Trying to ignore the rumble of approaching boots, she followed the clever little pattern of the padlock’s pins, working the lockpick with twists and tickles and taps until, with a satisfying, solid
thunk, the pins sang their secret song—and the padlock fell apart.
“You did it!” cried Tom, rubbing his leg as Miss Acrid’s footsteps drew nearer. “But
now what do we do? We’re trapped!”
Bridget kicked the window, which swung open with a scrape of powdery snow.
A sharp wind cut the children’s cheeks.
“Out of the
window?” said Tom. “But—”
“I made this from a thousand elastic bands,” said Bridget, unwinding a long rope from around her waist, “for exactly this situation.”
“You made this so we could jump out of Miss Acrid’s window after you’d freed me from a bear trap I got put in for singing ‘Look Out, Mr.
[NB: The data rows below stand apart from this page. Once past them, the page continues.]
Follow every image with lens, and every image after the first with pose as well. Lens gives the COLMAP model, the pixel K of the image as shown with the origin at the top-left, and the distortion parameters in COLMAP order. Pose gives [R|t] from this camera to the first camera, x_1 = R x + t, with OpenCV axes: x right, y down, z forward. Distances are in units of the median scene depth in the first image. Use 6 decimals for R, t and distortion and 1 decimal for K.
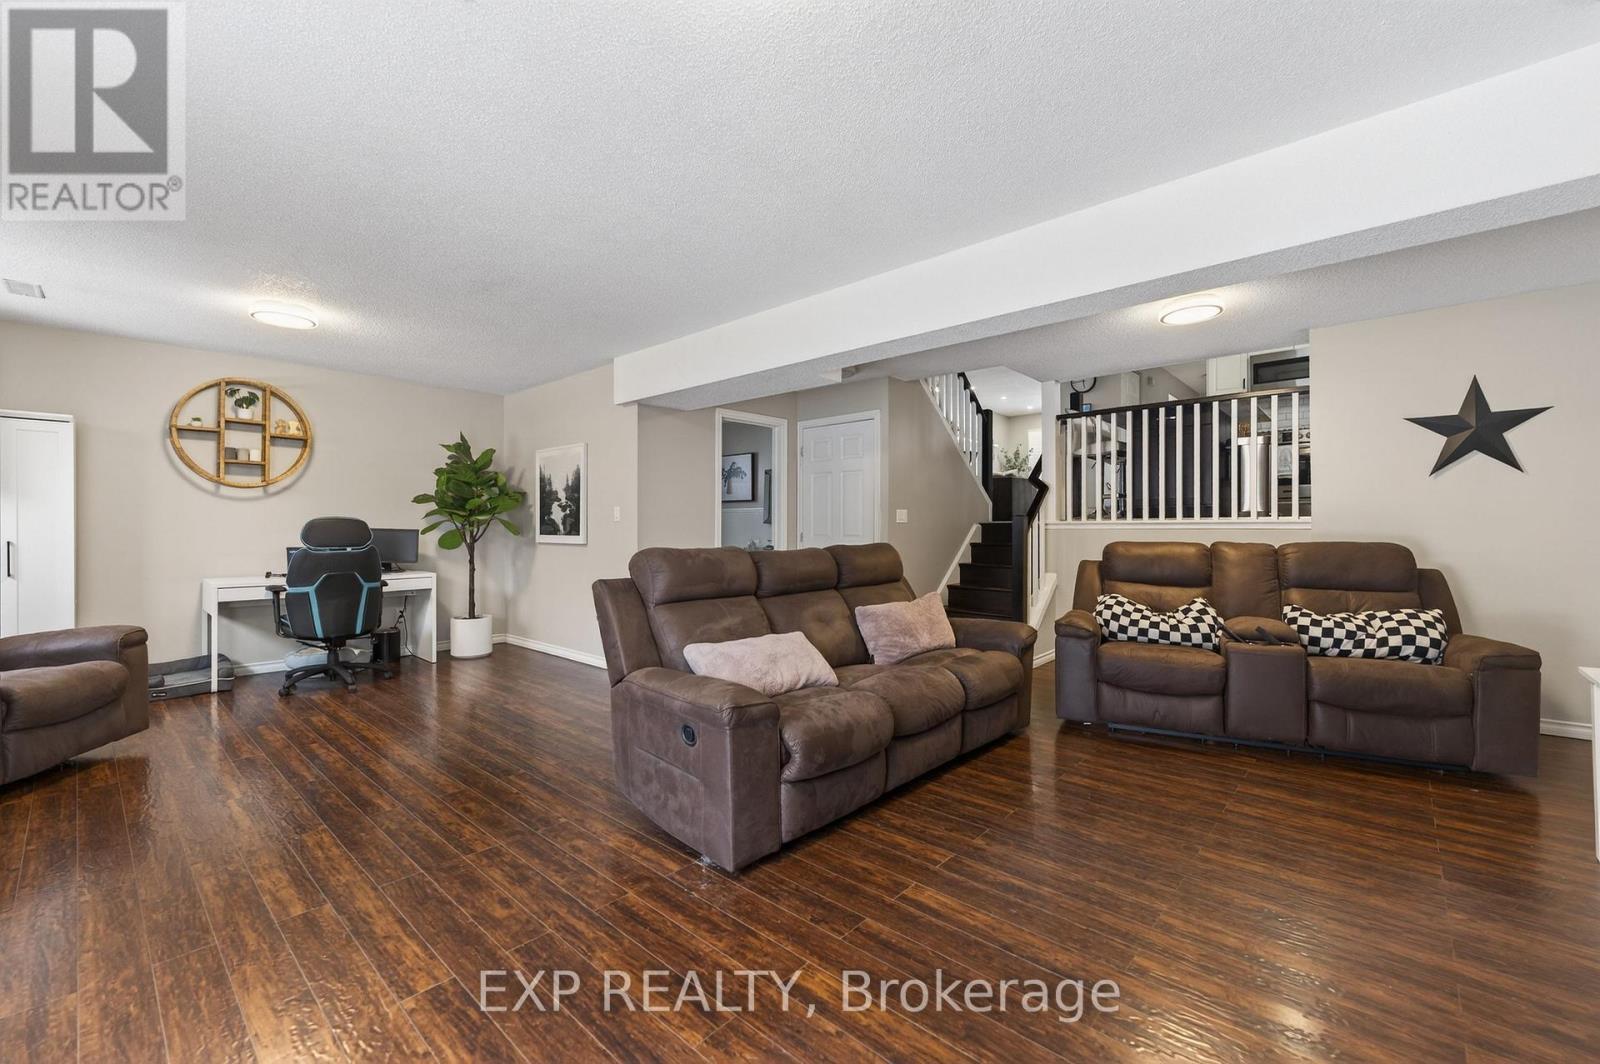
lens RADIAL K [[647.1, 0, 787.3], [0, 647.1, 529.3], [0, 0, 1]] dist [-0.002918, -0.000250]
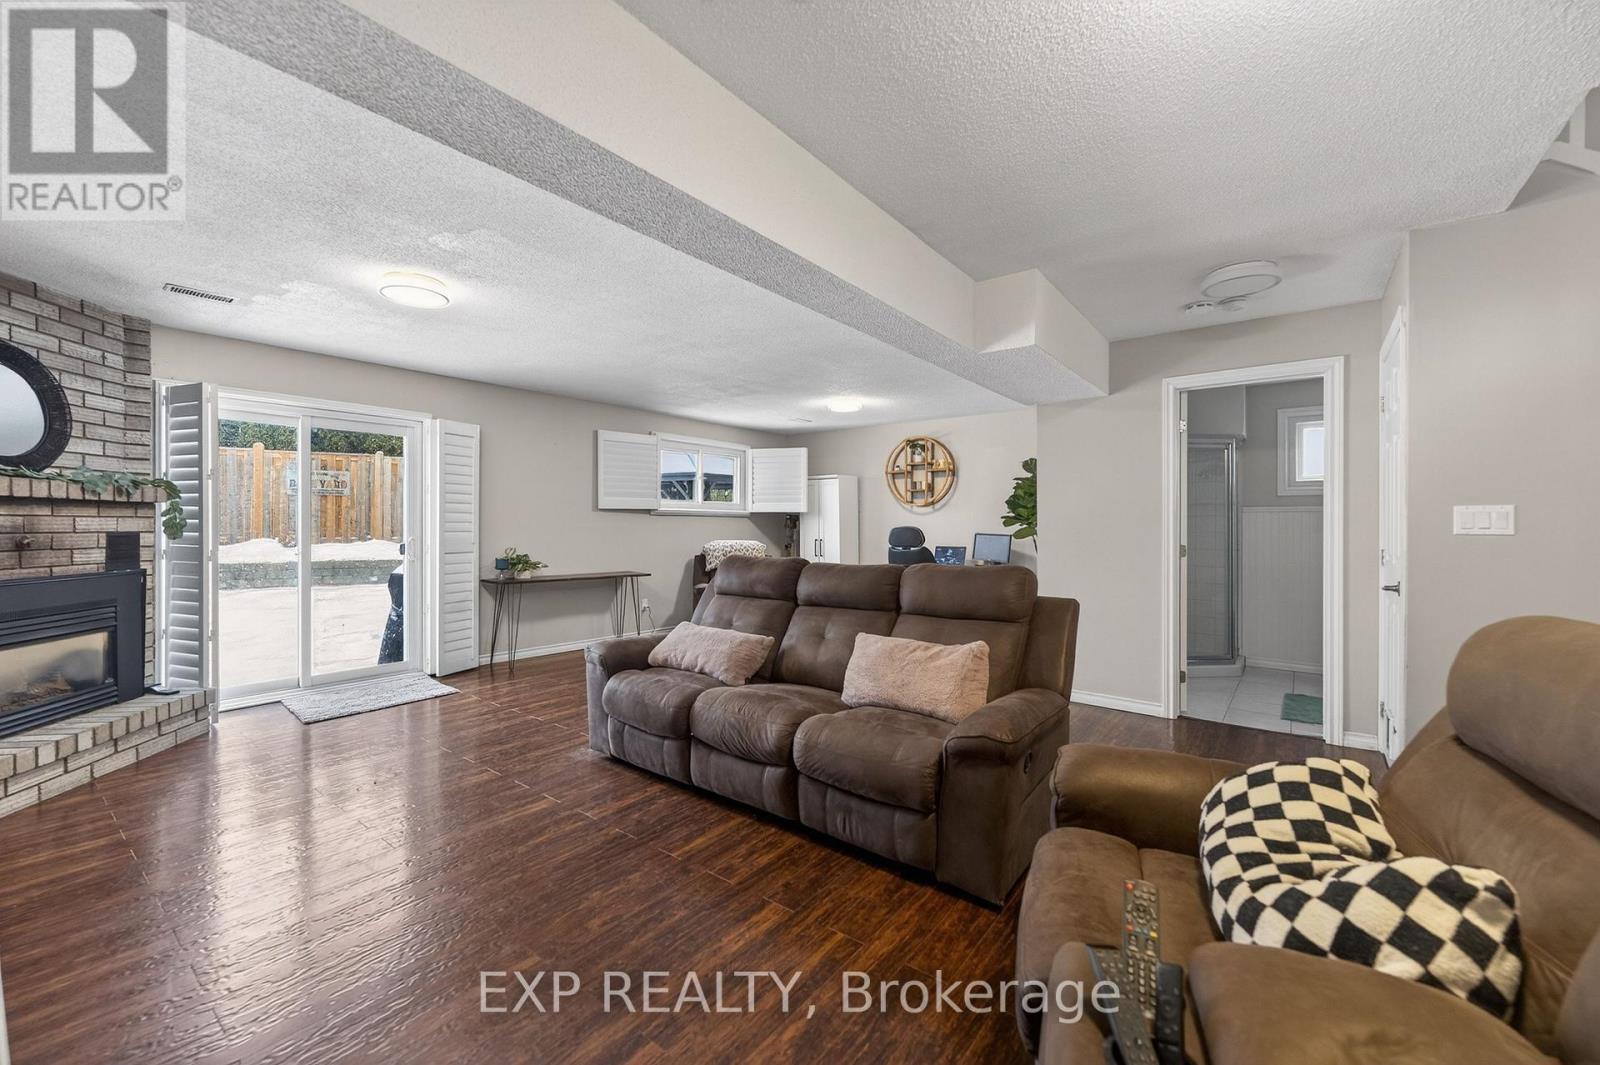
lens RADIAL K [[647.1, 0, 798.9], [0, 647.1, 526.1], [0, 0, 1]] dist [-0.002918, -0.000250]
pose [[0.093543, 0.003830, -0.995608, 1.181784], [-0.007770, 0.999965, 0.003117, -0.036552], [0.995585, 0.007445, 0.093569, 0.998546]]
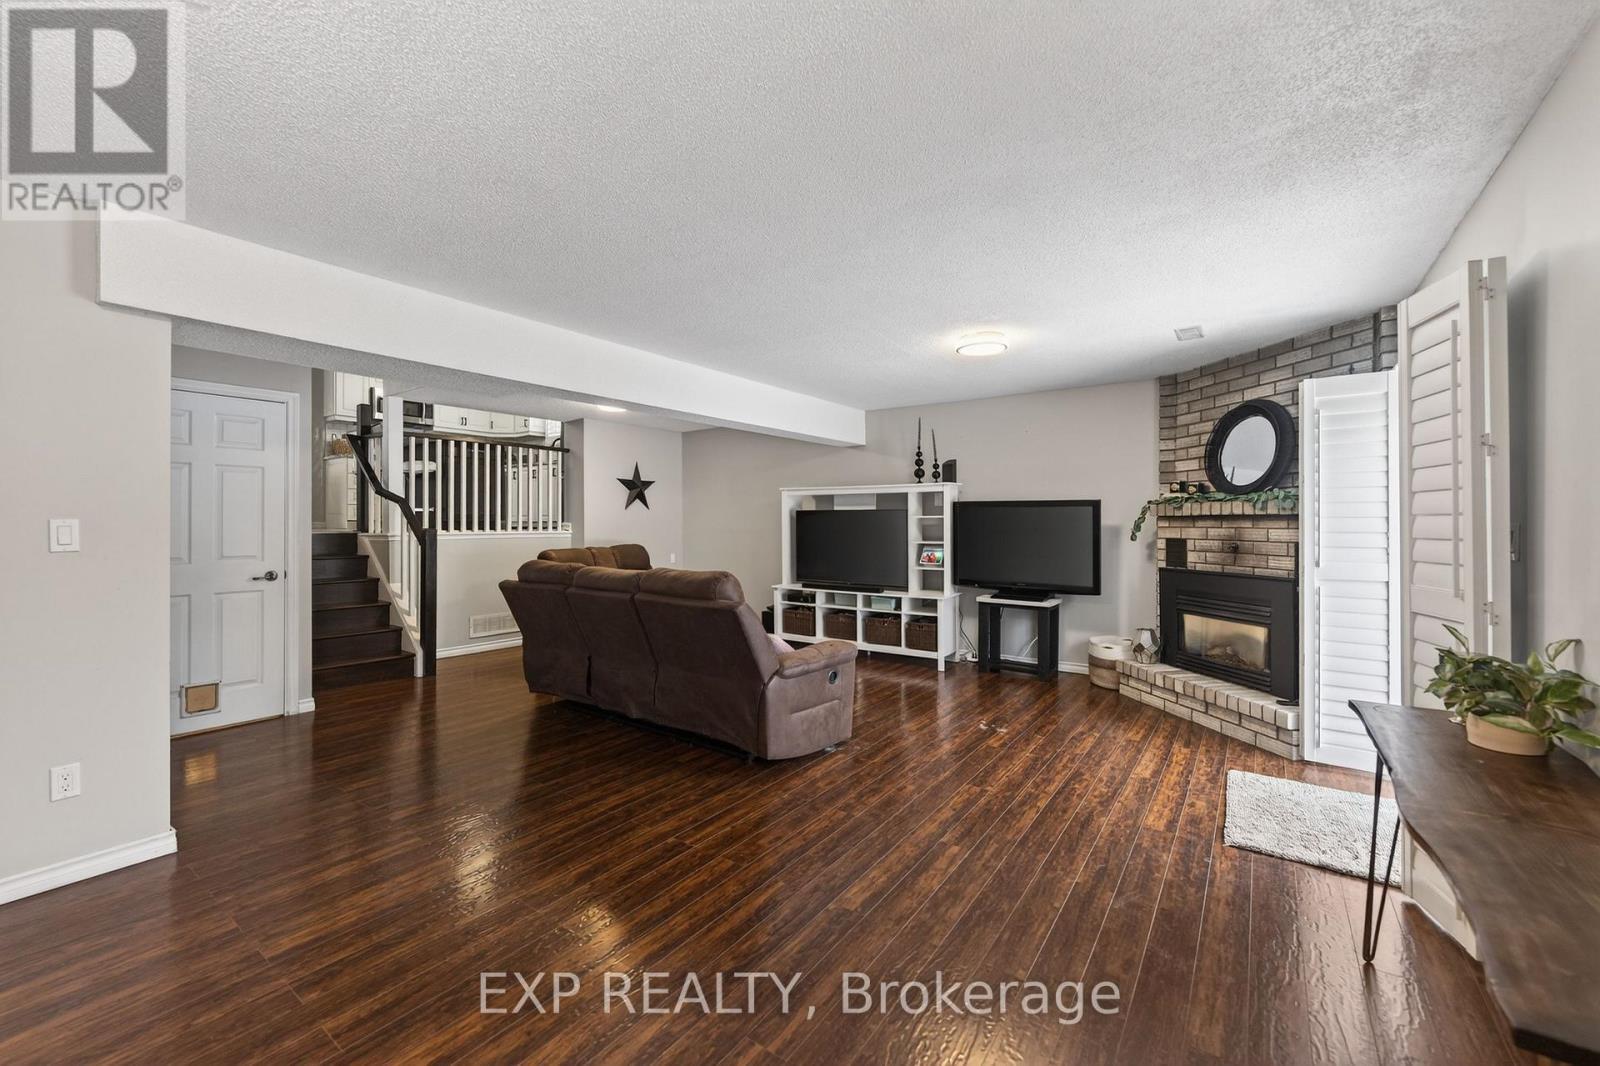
lens RADIAL K [[647.1, 0, 789.2], [0, 647.1, 525.9], [0, 0, 1]] dist [-0.002918, -0.000250]
pose [[-0.104766, -0.002976, 0.994492, -1.380530], [0.003468, 0.999988, 0.003358, -0.054037], [-0.994491, 0.003800, -0.104754, 0.996281]]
Chipmunk!’ while standing on a three-legged table with one foot in a bowl of cold porridge and the other on a piece of burnt toast?”
“Well, maybe not
exactly this situation,” said Bridget, tying one end of the rope to Miss Acrid’s enormous desk, and the other around Tom’s middle.
Tom peered uncertainly into the gardens. The distant trees looked like pieces of frosted broccoli, and the Great Maze—a wintery labyrinth of thickets and leaves—sprawled toward the horizon.
“Will it take my weight?” he said.
“Definitely,” said Bridget. Then, because she never lied, added, “Probably.”
“
Probably?” screamed Tom, vanishing out the window.
The door burst open.
Miss Acrid, her battleship bosom trembling with rage, her battle-ax nose flaring and high, burst into the room.
“
Baxter?” she screamed, flexing her grubby fists. “
This time you’ve gone
too far! I’m—”
Bridget picked up the Mistress’s disgusting breakfast sandwich. It was heavy and wet and smelled like rotting seaweed.
Miss Acrid froze.
“Now, Baxter . . .” she said carefully, “don’t do anything silly.”
“Silly like what?” said Bridget. “Silly like eat your horrible breakfast?”
Miss Acrid took a clomp forward.
“You don’t want to do something you’ll regret,” she said.
She took another clomp, her giant boot throwing up a cloud of dust.
“Is that so?” said Bridget.
Miss Acrid’s eyes widened.
“Be
sensible,” she snarled. “And . . . put . . . down . . . my . . . breakfast.”
Bridget stared into the Mistress’s black eyes.
“You know, Miss Acrid,” she said. “I read somewhere that you only regret the things you
don’t do.”
And she bit so far into the disgusting sandwich the crusts touched her ears.
Miss Acrid went purple, mouth flapping as she filled her lungs with one of her legendary screams.
Bridget hopped onto the enormous desk—and jumped out the window.